[Saved entries]
*****

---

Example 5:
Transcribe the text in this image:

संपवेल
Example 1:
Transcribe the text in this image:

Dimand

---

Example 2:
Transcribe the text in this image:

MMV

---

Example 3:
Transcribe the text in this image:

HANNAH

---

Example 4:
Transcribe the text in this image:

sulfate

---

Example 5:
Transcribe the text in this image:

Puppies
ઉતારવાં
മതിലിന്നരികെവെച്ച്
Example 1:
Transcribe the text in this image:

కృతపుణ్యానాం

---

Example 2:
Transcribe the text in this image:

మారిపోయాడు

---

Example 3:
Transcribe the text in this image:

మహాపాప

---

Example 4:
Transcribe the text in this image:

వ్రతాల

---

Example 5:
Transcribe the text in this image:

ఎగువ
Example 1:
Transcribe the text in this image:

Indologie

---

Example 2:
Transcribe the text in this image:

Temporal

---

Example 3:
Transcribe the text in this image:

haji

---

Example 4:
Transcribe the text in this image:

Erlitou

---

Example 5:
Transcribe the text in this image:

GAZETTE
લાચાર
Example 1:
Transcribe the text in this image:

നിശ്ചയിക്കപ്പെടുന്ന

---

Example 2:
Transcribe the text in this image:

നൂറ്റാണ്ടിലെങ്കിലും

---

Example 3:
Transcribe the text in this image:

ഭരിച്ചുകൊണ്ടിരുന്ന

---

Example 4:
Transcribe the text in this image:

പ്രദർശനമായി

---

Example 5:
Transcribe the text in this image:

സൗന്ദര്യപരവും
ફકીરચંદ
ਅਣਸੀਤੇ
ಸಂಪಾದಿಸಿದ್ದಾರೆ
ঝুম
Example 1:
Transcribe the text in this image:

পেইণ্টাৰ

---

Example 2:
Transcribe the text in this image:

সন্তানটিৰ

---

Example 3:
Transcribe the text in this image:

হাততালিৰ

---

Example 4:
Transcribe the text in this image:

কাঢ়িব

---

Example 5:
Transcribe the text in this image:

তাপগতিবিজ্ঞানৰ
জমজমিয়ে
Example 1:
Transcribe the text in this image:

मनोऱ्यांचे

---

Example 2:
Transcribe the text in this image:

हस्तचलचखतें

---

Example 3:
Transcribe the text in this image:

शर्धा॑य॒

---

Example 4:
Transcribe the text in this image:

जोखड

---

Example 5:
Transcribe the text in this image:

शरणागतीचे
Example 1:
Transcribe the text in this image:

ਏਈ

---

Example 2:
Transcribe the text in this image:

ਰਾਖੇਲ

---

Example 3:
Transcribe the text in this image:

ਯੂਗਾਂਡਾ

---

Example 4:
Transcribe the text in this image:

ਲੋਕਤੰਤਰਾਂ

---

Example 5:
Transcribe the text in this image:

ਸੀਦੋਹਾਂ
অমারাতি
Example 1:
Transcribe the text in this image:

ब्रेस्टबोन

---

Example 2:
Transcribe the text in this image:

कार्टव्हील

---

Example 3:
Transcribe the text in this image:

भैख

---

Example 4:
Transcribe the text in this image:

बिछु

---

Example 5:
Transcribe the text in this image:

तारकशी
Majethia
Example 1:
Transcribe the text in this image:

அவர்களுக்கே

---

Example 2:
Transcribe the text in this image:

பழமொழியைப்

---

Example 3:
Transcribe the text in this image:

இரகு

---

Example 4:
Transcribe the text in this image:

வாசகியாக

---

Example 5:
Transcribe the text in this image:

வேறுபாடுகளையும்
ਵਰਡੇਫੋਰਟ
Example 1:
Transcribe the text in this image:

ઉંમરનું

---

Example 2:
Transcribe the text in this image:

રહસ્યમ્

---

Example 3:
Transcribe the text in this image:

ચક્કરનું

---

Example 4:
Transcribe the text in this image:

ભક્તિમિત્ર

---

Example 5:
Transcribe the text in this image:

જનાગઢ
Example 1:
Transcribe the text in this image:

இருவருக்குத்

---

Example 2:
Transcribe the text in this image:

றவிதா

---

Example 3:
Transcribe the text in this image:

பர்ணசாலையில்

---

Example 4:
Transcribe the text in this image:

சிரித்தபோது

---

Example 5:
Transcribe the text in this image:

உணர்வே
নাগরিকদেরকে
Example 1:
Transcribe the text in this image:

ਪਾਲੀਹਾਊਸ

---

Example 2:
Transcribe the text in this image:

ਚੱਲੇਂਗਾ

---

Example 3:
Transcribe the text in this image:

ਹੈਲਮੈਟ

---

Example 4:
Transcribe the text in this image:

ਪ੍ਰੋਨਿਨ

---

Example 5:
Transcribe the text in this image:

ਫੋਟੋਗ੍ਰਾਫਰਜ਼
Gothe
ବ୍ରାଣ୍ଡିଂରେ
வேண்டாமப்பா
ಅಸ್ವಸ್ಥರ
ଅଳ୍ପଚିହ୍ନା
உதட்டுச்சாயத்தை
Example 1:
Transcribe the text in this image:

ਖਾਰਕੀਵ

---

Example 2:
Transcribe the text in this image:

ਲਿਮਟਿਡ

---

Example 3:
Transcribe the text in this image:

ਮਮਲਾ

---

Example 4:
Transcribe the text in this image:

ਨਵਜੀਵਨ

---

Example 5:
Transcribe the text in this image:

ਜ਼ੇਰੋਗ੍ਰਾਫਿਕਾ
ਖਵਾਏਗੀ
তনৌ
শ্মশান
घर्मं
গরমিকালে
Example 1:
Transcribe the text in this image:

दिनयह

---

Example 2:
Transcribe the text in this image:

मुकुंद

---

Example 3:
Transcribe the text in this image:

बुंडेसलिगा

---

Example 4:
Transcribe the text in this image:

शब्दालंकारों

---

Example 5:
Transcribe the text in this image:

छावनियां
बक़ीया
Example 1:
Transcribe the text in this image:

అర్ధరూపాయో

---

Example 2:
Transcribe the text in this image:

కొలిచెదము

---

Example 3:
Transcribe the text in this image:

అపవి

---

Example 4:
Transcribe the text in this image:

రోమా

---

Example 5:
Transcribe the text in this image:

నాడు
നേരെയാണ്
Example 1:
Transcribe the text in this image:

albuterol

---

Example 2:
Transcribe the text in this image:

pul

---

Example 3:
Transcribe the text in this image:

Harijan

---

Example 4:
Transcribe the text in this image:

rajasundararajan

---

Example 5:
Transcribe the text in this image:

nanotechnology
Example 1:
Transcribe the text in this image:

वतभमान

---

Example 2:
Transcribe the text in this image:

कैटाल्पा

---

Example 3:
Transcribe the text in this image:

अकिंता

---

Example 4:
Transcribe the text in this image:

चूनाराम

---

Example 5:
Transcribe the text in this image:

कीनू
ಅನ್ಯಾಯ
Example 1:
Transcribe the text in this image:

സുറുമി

*****

## WORK TO COMPLETE
Write every line of the entries again, word for word.

## RESPONSE TO THIS TASK
---

Example 5:
Transcribe the text in this image:

संपवेल
Example 1:
Transcribe the text in this image:

Dimand

---

Example 2:
Transcribe the text in this image:

MMV

---

Example 3:
Transcribe the text in this image:

HANNAH

---

Example 4:
Transcribe the text in this image:

sulfate

---

Example 5:
Transcribe the text in this image:

Puppies
ઉતારવાં
മതിലിന്നരികെവെച്ച്
Example 1:
Transcribe the text in this image:

కృతపుణ్యానాం

---

Example 2:
Transcribe the text in this image:

మారిపోయాడు

---

Example 3:
Transcribe the text in this image:

మహాపాప

---

Example 4:
Transcribe the text in this image:

వ్రతాల

---

Example 5:
Transcribe the text in this image:

ఎగువ
Example 1:
Transcribe the text in this image:

Indologie

---

Example 2:
Transcribe the text in this image:

Temporal

---

Example 3:
Transcribe the text in this image:

haji

---

Example 4:
Transcribe the text in this image:

Erlitou

---

Example 5:
Transcribe the text in this image:

GAZETTE
લાચાર
Example 1:
Transcribe the text in this image:

നിശ്ചയിക്കപ്പെടുന്ന

---

Example 2:
Transcribe the text in this image:

നൂറ്റാണ്ടിലെങ്കിലും

---

Example 3:
Transcribe the text in this image:

ഭരിച്ചുകൊണ്ടിരുന്ന

---

Example 4:
Transcribe the text in this image:

പ്രദർശനമായി

---

Example 5:
Transcribe the text in this image:

സൗന്ദര്യപരവും
ફકીરચંદ
ਅਣਸੀਤੇ
ಸಂಪಾದಿಸಿದ್ದಾರೆ
ঝুম
Example 1:
Transcribe the text in this image:

পেইণ্টাৰ

---

Example 2:
Transcribe the text in this image:

সন্তানটিৰ

---

Example 3:
Transcribe the text in this image:

হাততালিৰ

---

Example 4:
Transcribe the text in this image:

কাঢ়িব

---

Example 5:
Transcribe the text in this image:

তাপগতিবিজ্ঞানৰ
জমজমিয়ে
Example 1:
Transcribe the text in this image:

मनोऱ्यांचे

---

Example 2:
Transcribe the text in this image:

हस्तचलचखतें

---

Example 3:
Transcribe the text in this image:

शर्धा॑य॒

---

Example 4:
Transcribe the text in this image:

जोखड

---

Example 5:
Transcribe the text in this image:

शरणागतीचे
Example 1:
Transcribe the text in this image:

ਏਈ

---

Example 2:
Transcribe the text in this image:

ਰਾਖੇਲ

---

Example 3:
Transcribe the text in this image:

ਯੂਗਾਂਡਾ

---

Example 4:
Transcribe the text in this image:

ਲੋਕਤੰਤਰਾਂ

---

Example 5:
Transcribe the text in this image:

ਸੀਦੋਹਾਂ
অমারাতি
Example 1:
Transcribe the text in this image:

ब्रेस्टबोन

---

Example 2:
Transcribe the text in this image:

कार्टव्हील

---

Example 3:
Transcribe the text in this image:

भैख

---

Example 4:
Transcribe the text in this image:

बिछु

---

Example 5:
Transcribe the text in this image:

तारकशी
Majethia
Example 1:
Transcribe the text in this image:

அவர்களுக்கே

---

Example 2:
Transcribe the text in this image:

பழமொழியைப்

---

Example 3:
Transcribe the text in this image:

இரகு

---

Example 4:
Transcribe the text in this image:

வாசகியாக

---

Example 5:
Transcribe the text in this image:

வேறுபாடுகளையும்
ਵਰਡੇਫੋਰਟ
Example 1:
Transcribe the text in this image:

ઉંમરનું

---

Example 2:
Transcribe the text in this image:

રહસ્યમ્

---

Example 3:
Transcribe the text in this image:

ચક્કરનું

---

Example 4:
Transcribe the text in this image:

ભક્તિમિત્ર

---

Example 5:
Transcribe the text in this image:

જનાગઢ
Example 1:
Transcribe the text in this image:

இருவருக்குத்

---

Example 2:
Transcribe the text in this image:

றவிதா

---

Example 3:
Transcribe the text in this image:

பர்ணசாலையில்

---

Example 4:
Transcribe the text in this image:

சிரித்தபோது

---

Example 5:
Transcribe the text in this image:

உணர்வே
নাগরিকদেরকে
Example 1:
Transcribe the text in this image:

ਪਾਲੀਹਾਊਸ

---

Example 2:
Transcribe the text in this image:

ਚੱਲੇਂਗਾ

---

Example 3:
Transcribe the text in this image:

ਹੈਲਮੈਟ

---

Example 4:
Transcribe the text in this image:

ਪ੍ਰੋਨਿਨ

---

Example 5:
Transcribe the text in this image:

ਫੋਟੋਗ੍ਰਾਫਰਜ਼
Gothe
ବ୍ରାଣ୍ଡିଂରେ
வேண்டாமப்பா
ಅಸ್ವಸ್ಥರ
ଅଳ୍ପଚିହ୍ନା
உதட்டுச்சாயத்தை
Example 1:
Transcribe the text in this image:

ਖਾਰਕੀਵ

---

Example 2:
Transcribe the text in this image:

ਲਿਮਟਿਡ

---

Example 3:
Transcribe the text in this image:

ਮਮਲਾ

---

Example 4:
Transcribe the text in this image:

ਨਵਜੀਵਨ

---

Example 5:
Transcribe the text in this image:

ਜ਼ੇਰੋਗ੍ਰਾਫਿਕਾ
ਖਵਾਏਗੀ
তনৌ
শ্মশান
घर्मं
গরমিকালে
Example 1:
Transcribe the text in this image:

दिनयह

---

Example 2:
Transcribe the text in this image:

मुकुंद

---

Example 3:
Transcribe the text in this image:

बुंडेसलिगा

---

Example 4:
Transcribe the text in this image:

शब्दालंकारों

---

Example 5:
Transcribe the text in this image:

छावनियां
बक़ीया
Example 1:
Transcribe the text in this image:

అర్ధరూపాయో

---

Example 2:
Transcribe the text in this image:

కొలిచెదము

---

Example 3:
Transcribe the text in this image:

అపవి

---

Example 4:
Transcribe the text in this image:

రోమా

---

Example 5:
Transcribe the text in this image:

నాడు
നേരെയാണ്
Example 1:
Transcribe the text in this image:

albuterol

---

Example 2:
Transcribe the text in this image:

pul

---

Example 3:
Transcribe the text in this image:

Harijan

---

Example 4:
Transcribe the text in this image:

rajasundararajan

---

Example 5:
Transcribe the text in this image:

nanotechnology
Example 1:
Transcribe the text in this image:

वतभमान

---

Example 2:
Transcribe the text in this image:

कैटाल्पा

---

Example 3:
Transcribe the text in this image:

अकिंता

---

Example 4:
Transcribe the text in this image:

चूनाराम

---

Example 5:
Transcribe the text in this image:

कीनू
ಅನ್ಯಾಯ
Example 1:
Transcribe the text in this image:

സുറുമി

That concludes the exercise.